Will principals embrace collaboration?
Nevels said he believes most principals would solicit “the input of various constituencies” in making personnel decisions, even if the teachers’ contract does not require it.

But Useem said giving principals unilateral authority over personnel decisions is misguided.

“In some schools, unskilled and unsupportive principals are a major reason why teachers transfer out. It makes little sense to have such principals manage the hiring process alone,” she said.

Clemente Middle School Principal Pat Mazzuca said while she understands “where the SRC is coming from” in moving towards increased principal control, a collaborative site selection model works best. Clemente is one of the 44 schools where teachers have voted to implement site selection.

“My leadership style has always been to solicit input from all stakeholders involved, and that means parents, students, and teachers,” Mazzuca said, who noted that Clemente’s site-based hiring committee has a history of reaching consensus.

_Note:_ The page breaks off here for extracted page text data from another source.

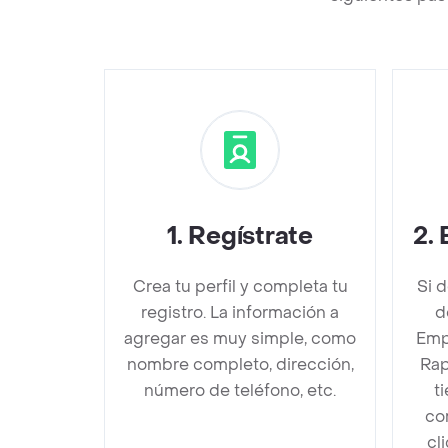
1
.
Regístrate
2
.
Crea tu perfil y completa tu
Si 
registro. La información a
d
agregar es muy simple, como
Emp
nombre completo, dirección,
Rap
número de teléfono, etc.
t
co
cl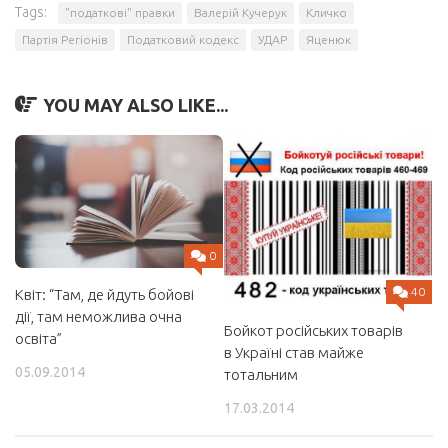
Tags:
"податкові" правки
Валерій Кучерук
Кличко
Партія Регіонів
Податковий кодекс
УДАР
Яценюк
YOU MAY ALSO LIKE...
0
40
Квіт: “Там, де йдуть бойові
дії, там неможлива очна
Бойкот російських товарів
освіта”
в Україні став майже
05.09.2014
тотальним
17.03.2014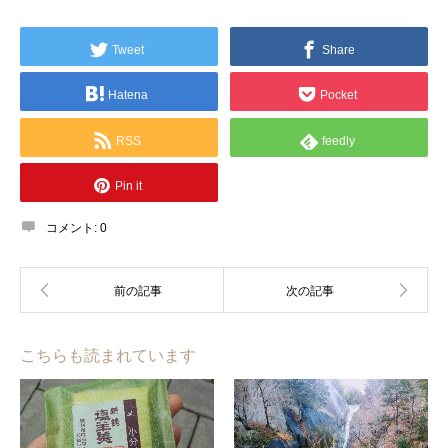
Tweet
Share
Hatena
Pocket
RSS
feedly
Pin it
コメント:
0
こちらも読まれています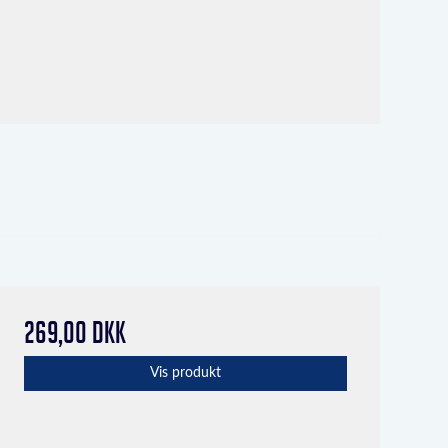
269,00 DKK
Vis produkt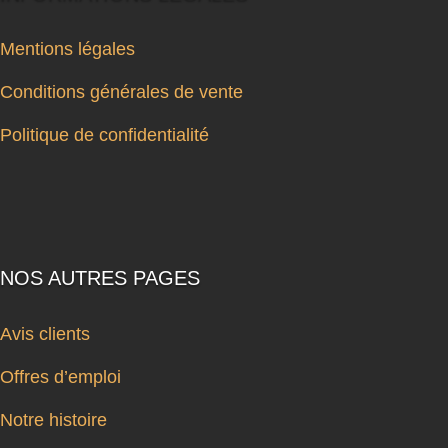
Mentions légales
Conditions générales de vente
Politique de confidentialité
NOS AUTRES PAGES
Avis clients
Offres d’emploi
Notre histoire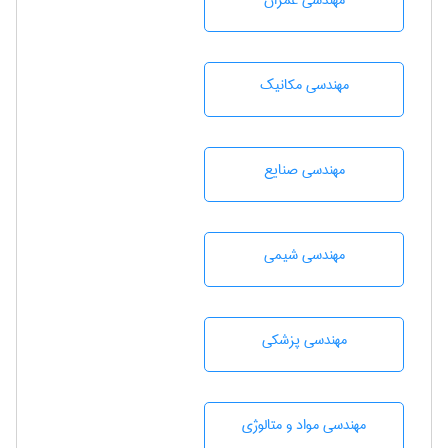
مهندسی عمران
مهندسی مکانیک
مهندسی صنايع
مهندسي شيمی
مهندسی پزشکی
مهندسی مواد و متالوژی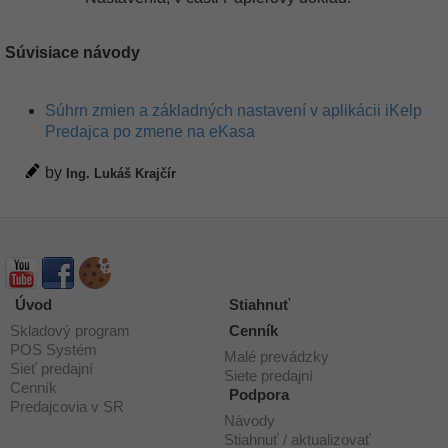
Súvisiace návody
Súhrn zmien a základných nastavení v aplikácii iKelp
Predajca po zmene na eKasa
by
Ing. Lukáš Krajčír
Úvod
Stiahnuť
Skladový program
Cenník
POS Systém
Malé prevádzky
Sieť predajní
Siete predajní
Cenník
Podpora
Predajcovia v SR
Návody
Stiahnuť / aktualizovať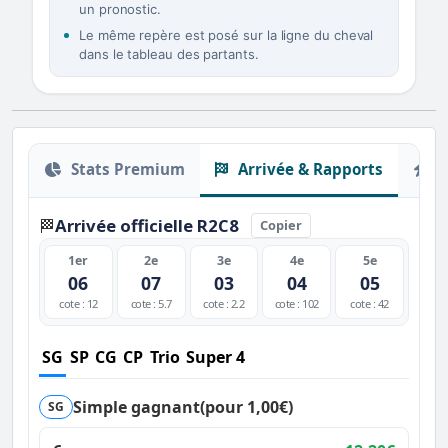
un pronostic.
Le même repère est posé sur la ligne du cheval
dans le tableau des partants.
Stats Premium
Arrivée & Rapports
O
Arrivée officielle R2C8
🏁
Copier
1er
2e
3e
4e
5e
06
07
03
04
05
cote : 12
cote : 5.7
cote : 2.2
cote : 102
cote : 42
SG
SP
CG
CP
Trio
Super 4
Simple gagnant
(pour 1,00€)
SG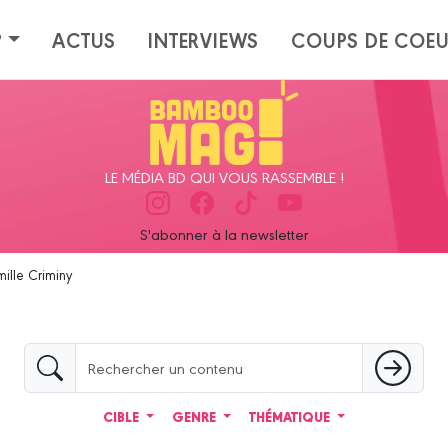
?
ACTUS
INTERVIEWS
COUPS DE COE
LE MÉDIA BD QUI VOUS RASSEMBLE !
S'abonner à la newsletter
ille Criminy
CIBLE
GENRE
THÉMATIQUE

Mazzuca added, “Every principal who hasn’t been involved in personnel hiring needs to receive professional development on how to best work in that type of a model.”

Groups push for comprehensive incentives
Site selection was one of the priority issues raised last spring by a coalition of 27 local groups known as the Teacher Equity Campaign when they presented a platform to the SRC to address the inequitable distribution of qualified teachers across the District.

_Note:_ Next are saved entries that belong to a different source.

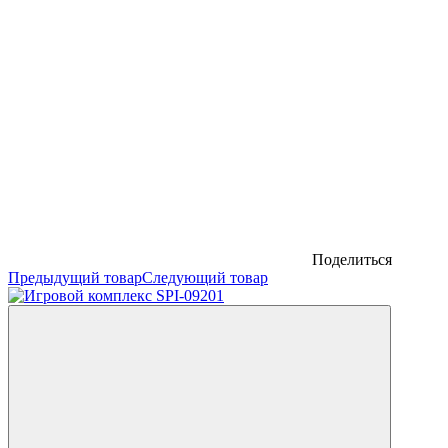
Поделиться
Предыдущий товар
Следующий товар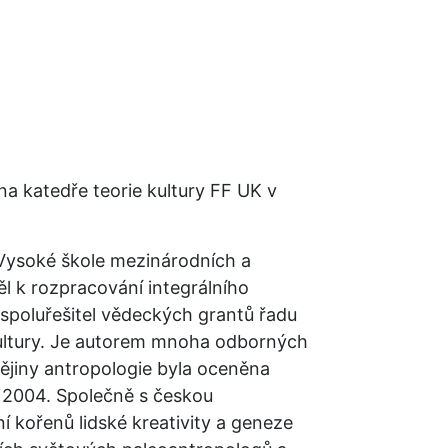
Často kladené dotazy
Kvíz
Školné
Města VŠMVV
Erasmus+
a katedře teorie kultury FF UK v 
 Vysoké škole mezinárodních a 
l k rozpracování integrálního 
 spoluřešitel vědeckých grantů řadu 
ultury. Je autorem mnoha odborných 
ějiny antropologie byla oceněna 
k 2004. Společně s českou 
kořenů lidské kreativity a geneze 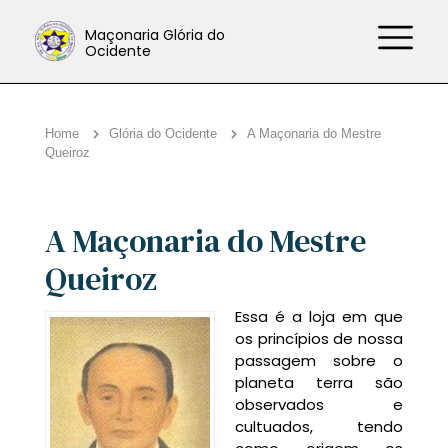
Maçonaria Glória do
Ocidente
Home
Glória do Ocidente
A Maçonaria do Mestre
Queiroz
A Maçonaria do Mestre
Queiroz
Essa é a loja em que
os princípios de nossa
passagem sobre o
planeta terra são
observados e
cultuados, tendo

But as the teachers’ contract talks come to a head, the coalition continues to advocate for a comprehensive approach to remedying teacher quality gaps districtwide by creating a package of “teacher incentive grants” for teachers at “hard-to-staff” schools with chronic teacher vacancies.

“Site selection alone won’t do the job,” said PCCY Executive Director Shelly Yanoff, whose organization was a driving force behind the creation of the campaign. “Schools that struggle the most to attract and keep qualified staff should have extra incentives to make their critical work more achievable.”

Financial incentives, reduced work loads, extra money for classroom supplies, smaller class size, and professional development and training opportunities could go a long way to better staffing struggling schools, she said.

The SRC’s published contract proposals made no mention of such incentives. But Nevels said he supports including a “pre-approved list of resources” for hard-to-staff schools in the contract.

Goodman of the PFT said instead of focusing on how teachers would be moved from school to school, the District should concentrate on increasing the pool of highly qualified teachers working in the District. She noted that 20 percent of Philadelphia’s teachers have emergency teaching certificates from the state.

“If this goal is to have every student have an experienced, qualified teacher, you can’t do that if 20 percent of your teachers are not yet qualified,” she said.

Other sticking points
Other key provisions in the SRC’s proposed changes to the current teachers’ contract call for:

The contract changes advanced by the SRC do not address compensation, but District CEO Paul Vallas said pay increases will be included in the final agreement.

“There will be no additional mandated instructional time without the School District paying for it,” Vallas said at an August 25 press conference.